### Exercise brief
Filter the entries for the word "Wanderung". Copy each line in which it occurs.

### Supplied entries
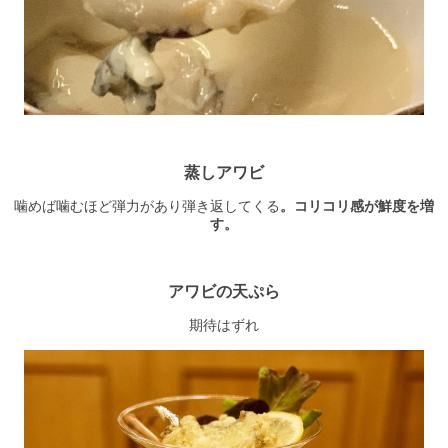
蒸しアワビ
噛めば噛むほど弾力があり弾き返してくる
。コリコリ感が鮮度を増
す。
アワビの天ぷら
期待はずれ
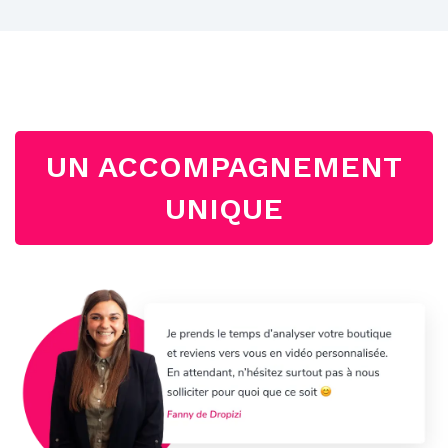
UN ACCOMPAGNEMENT
UNIQUE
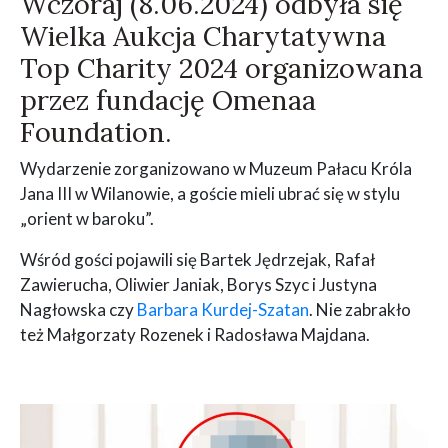
Wczoraj (8.06.2024) odbyła się
Wielka Aukcja Charytatywna
Top Charity 2024 organizowana
przez fundację Omenaa
Foundation.
Wydarzenie zorganizowano w Muzeum Pałacu Króla
Jana III w Wilanowie, a goście mieli ubrać się w stylu
„orient w baroku”.
Wśród gości pojawili się Bartek Jędrzejak, Rafał
Zawierucha, Oliwier Janiak, Borys Szyc i Justyna
Nagłowska czy
Barbara Kurdej-Szatan
. Nie zabrakło
też Małgorzaty Rozenek i Radosława Majdana.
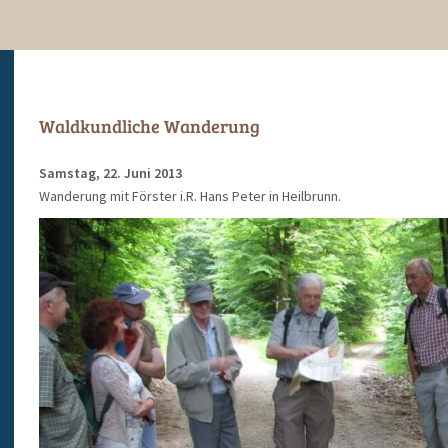
Waldkundliche Wanderung
Samstag, 22. Juni 2013
Wanderung mit Förster i.R. Hans Peter in Heilbrunn.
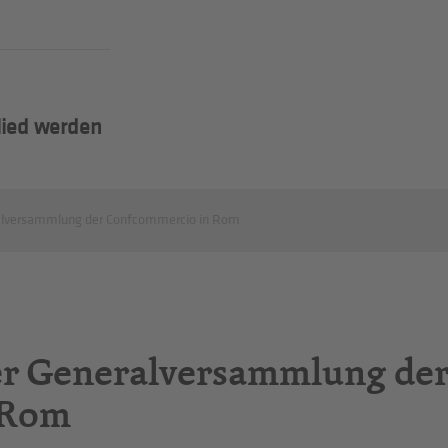
lied werden
ralversammlung der Confcommercio in Rom
er Generalversammlung de
 Rom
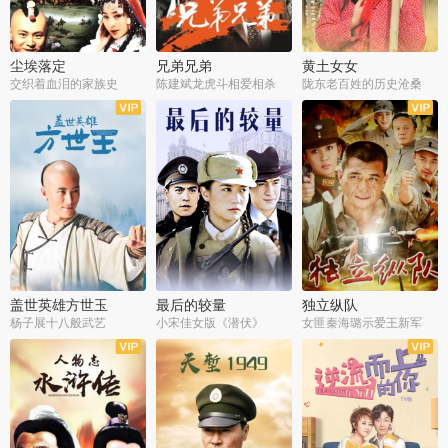
尘埃落定
兄弟兄弟
黄土女女
交织着血泪的家族史
陈建斌龙虎斗相爱相杀
陇东老百姓的历史沧桑
全36集
全28集
全44集
盖世英雄方世玉
最后的较量
独立纵队
杨子展十八般武艺
小宋佳女版《潜伏》
女匪秦海璐示爱王新军
全40集
全30集
全43集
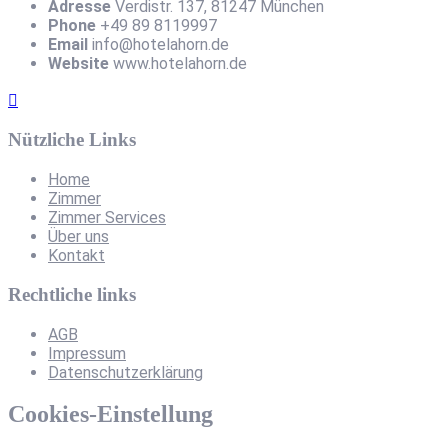
Adresse
Verdistr. 137, 81247 München
Phone
+49 89 8119997
Email
info@hotelahorn.de
Website
www.hotelahorn.de
Nützliche Links
Home
Zimmer
Zimmer Services
Über uns
Kontakt
Rechtliche links
AGB
Impressum
Datenschutzerklärung
Cookies-Einstellung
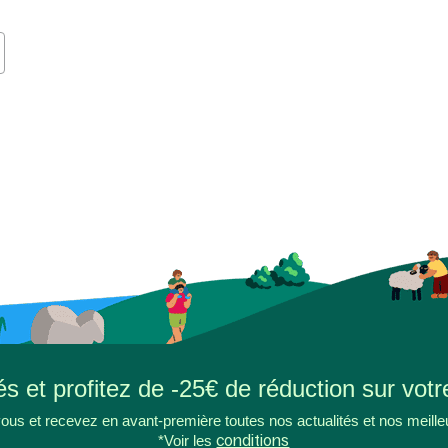
s et profitez de -25€ de réduction sur votr
ous et recevez en avant-première toutes nos actualités et nos meille
*Voir les
conditions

### Reply
Waldkundliche Wanderung
Wanderung mit Förster i.R. Hans Peter in Heilbrunn.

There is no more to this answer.